The Hunt feels more comfortable going after the left than it does engaging with Trumpism, but even that feels incredibly superficial. The villains of The Hunt awkwardly apologize for gendering group nouns or blaming victims, while worrying about the “problematic” optics of an all-white victim pool. The closest thing The Hunt has to a coherent political point is, “Gee, aren’t some liberals annoying?” Which is fair, if shallow.
There are absolutely reasonable and substantive criticisms to be made of the political left. Get Out is a horror movie built around a particularly insidious strand of white liberal racism. Promising Young Woman reserves a strong skepticism of pseudo-feminist “nice guys” who performatively advocate for women’s rights and eagerly sing along to Paris Hilton. Even Knives Out is especially scornful of the hypocrisy of Meg Thrombey (Katherine Langford), who presents a liberal facade but is just as cynical as the rest of the family.
The Hunt does not do any of this. Instead, it offers cheap shots and broad asides to add a little flavor to a generic schlock-fest. The closest that The Hunt comes to making a political point is the very faint implication that the left has yet to come to terms with the political victory of Donald Trump, and that this failure will have very dire consequences for absolutely everybody involved.
This subtext is seeded only briefly, during a sequence when Crystal relates her mother’s variant of the classic Aesop fable about the hare and the box turtle, in which an arrogant and overconfident hare was defeated in a foot race by an adversary that it underestimated. Crystal’s mother adds her own twist to the tale, in which the angry hare avenges itself on the turtle and its family.
Does the hare represent the political left, who were so sure of Hillary Clinton’s victory and so devastated and angered by the electoral outcome? Does the hare represent the political right, the festering sense of outrage after years of being marginalized, ignored, and denigrated? It’s an important question, given how The Hunt returns to the imagery at the climax.

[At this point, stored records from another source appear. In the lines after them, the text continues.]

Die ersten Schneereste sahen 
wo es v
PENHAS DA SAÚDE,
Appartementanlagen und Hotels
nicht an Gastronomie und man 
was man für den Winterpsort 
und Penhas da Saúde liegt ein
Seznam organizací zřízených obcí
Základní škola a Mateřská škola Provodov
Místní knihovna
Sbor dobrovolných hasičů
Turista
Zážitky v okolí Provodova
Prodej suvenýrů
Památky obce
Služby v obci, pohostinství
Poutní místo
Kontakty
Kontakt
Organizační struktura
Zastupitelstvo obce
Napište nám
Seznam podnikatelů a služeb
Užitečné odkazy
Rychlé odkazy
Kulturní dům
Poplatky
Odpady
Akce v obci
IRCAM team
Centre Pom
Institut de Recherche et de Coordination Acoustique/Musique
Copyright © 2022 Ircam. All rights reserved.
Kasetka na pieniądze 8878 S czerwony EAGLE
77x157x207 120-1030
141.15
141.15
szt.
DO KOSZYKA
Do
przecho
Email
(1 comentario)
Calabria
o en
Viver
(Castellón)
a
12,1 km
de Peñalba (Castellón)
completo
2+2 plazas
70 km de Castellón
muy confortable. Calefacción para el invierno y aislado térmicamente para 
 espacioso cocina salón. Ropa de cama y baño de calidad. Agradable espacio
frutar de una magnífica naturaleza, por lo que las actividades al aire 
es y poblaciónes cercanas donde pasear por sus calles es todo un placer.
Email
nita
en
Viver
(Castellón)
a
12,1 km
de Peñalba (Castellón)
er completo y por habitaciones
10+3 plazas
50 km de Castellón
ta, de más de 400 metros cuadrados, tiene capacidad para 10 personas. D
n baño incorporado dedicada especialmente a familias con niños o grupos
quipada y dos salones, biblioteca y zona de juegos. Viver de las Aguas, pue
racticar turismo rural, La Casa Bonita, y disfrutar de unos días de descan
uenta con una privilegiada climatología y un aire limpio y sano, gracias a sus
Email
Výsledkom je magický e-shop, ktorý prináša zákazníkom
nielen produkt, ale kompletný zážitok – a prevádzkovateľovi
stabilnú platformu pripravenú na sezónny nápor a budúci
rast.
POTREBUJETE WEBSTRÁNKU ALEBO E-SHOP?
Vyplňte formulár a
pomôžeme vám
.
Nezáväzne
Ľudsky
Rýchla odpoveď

The Hunt is at least aware of the ambiguity. When Crystal finishes her story, her companion Don (Wayne Duvall) pauses to digest the fable. Finally, he asks the important question, “Are we the hare or the box turtle?” The film never bothers to answer that question, knowing that it might suggest a coherent political perspective.
The Hunt aspires for controversy. However, for controversy to be meaningful, it has to be about something. The Hunt tracks down nothing but empty controversy.